Genç adamın gözlerinde yaş mı birikmişti? Takılma işini abartmış mıydı yoksa? Yaşlı ve bilge bir sanatçı olarak genç adama haysiyetini korumada yardımcı mı olması gerekirdi? Leonardo eğilip “Çeneni kapa evlat! İnsanların önünde itibarını kaybediyorsun,” diye fısıldadı. Sonra sergiye dönüp, “Haydi şimdi simyanın mucizelerini kullanarak tenekeyi altına çevirmeye çalışalım,” diye seslendi kalabalığa.
“Beden ruhun aynasıdır; bir insan ne kadar ahlaklıysa o kadar güzeldir,” dedi Michelangelo.
Leonardo, hazır cevap bir tavırla “Senden daha ahlaklı olduğumu ispatladığın için teşekkür ederim,” dedi.
Konuklar kahkahayı bastı.
Leonardo, elini nazikçe heykeltıraşın omuzuna koyarak. “Dinle evlat,” dedi. Noterin akşamını mahvetmesi bu genç adamın suçu değildi. “Bir okyanus damlasını gökyüzüne çıkaran, sahip olduğu hırstır. O, sıcaklığın yardımıyla buhar olarak yükselir. Fakat öyle çok yükselir ki havanın soğumasıyla donar ve gökyüzünden yere yağmur olarak düşer.
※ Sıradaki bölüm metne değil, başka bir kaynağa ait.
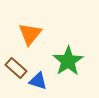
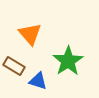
orange triangle: rotated 20 degrees counterclockwise
brown rectangle: moved 2 px left, 2 px up; rotated 10 degrees counterclockwise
Çatlamış toprak bu küçük damlayı yutup onu uzun süre hapseder. İşte bu da açgözlü hırsın cezasıdır. Sen de aynı o su damlası gibi çok hırslısın. Eserini görmedim. Bu yüzden onun hakkında bir şey söyleyemem. Ancak gözlerine baktığımda henüz bir usta olmadığını anlıyorum. O yüzden şimdi oturup eserim üzerinde çalışma yap. Belki bir şeyler öğrenirsin.”
Michelangelo “Piç kurusu,” dedi. Sözcüğü herkesin duyabileceği şekilde söylemişti.
Kalabalık kendi aralarında fısıldaşırken Leonardo derin bir nefes aldı. Nazik olmaya çalışmıştı. “Evet, bu doğru. Ben gayri meşru bir çocuğum ama ben gayri meşruluğuma minnettarım.” Heykeltıraşın kahverengi gözlerine bakarak “Eğer meşru bir baba aracılığıyla meşru bir evli bir çiftin meşru çocuğu olarak doğsaydım, meşru adamlarca hazırlanan meşru bilgileri ezberleyerek meşru sınıflarda meşru eğitim almak zorunda kalacaktım. Bunun yerine ben her şeyi gözlerim, kendi düşüncelerim ve kendi deneyimlerim sayesinde öğrendim. Evet, bu doğru! Ben utanılacak eğitimsiz bir piç kurusuyum ama…” odayı göstererek “bunun beni aptal yaptığını düşünen kimse var mı burada?” diye sordu.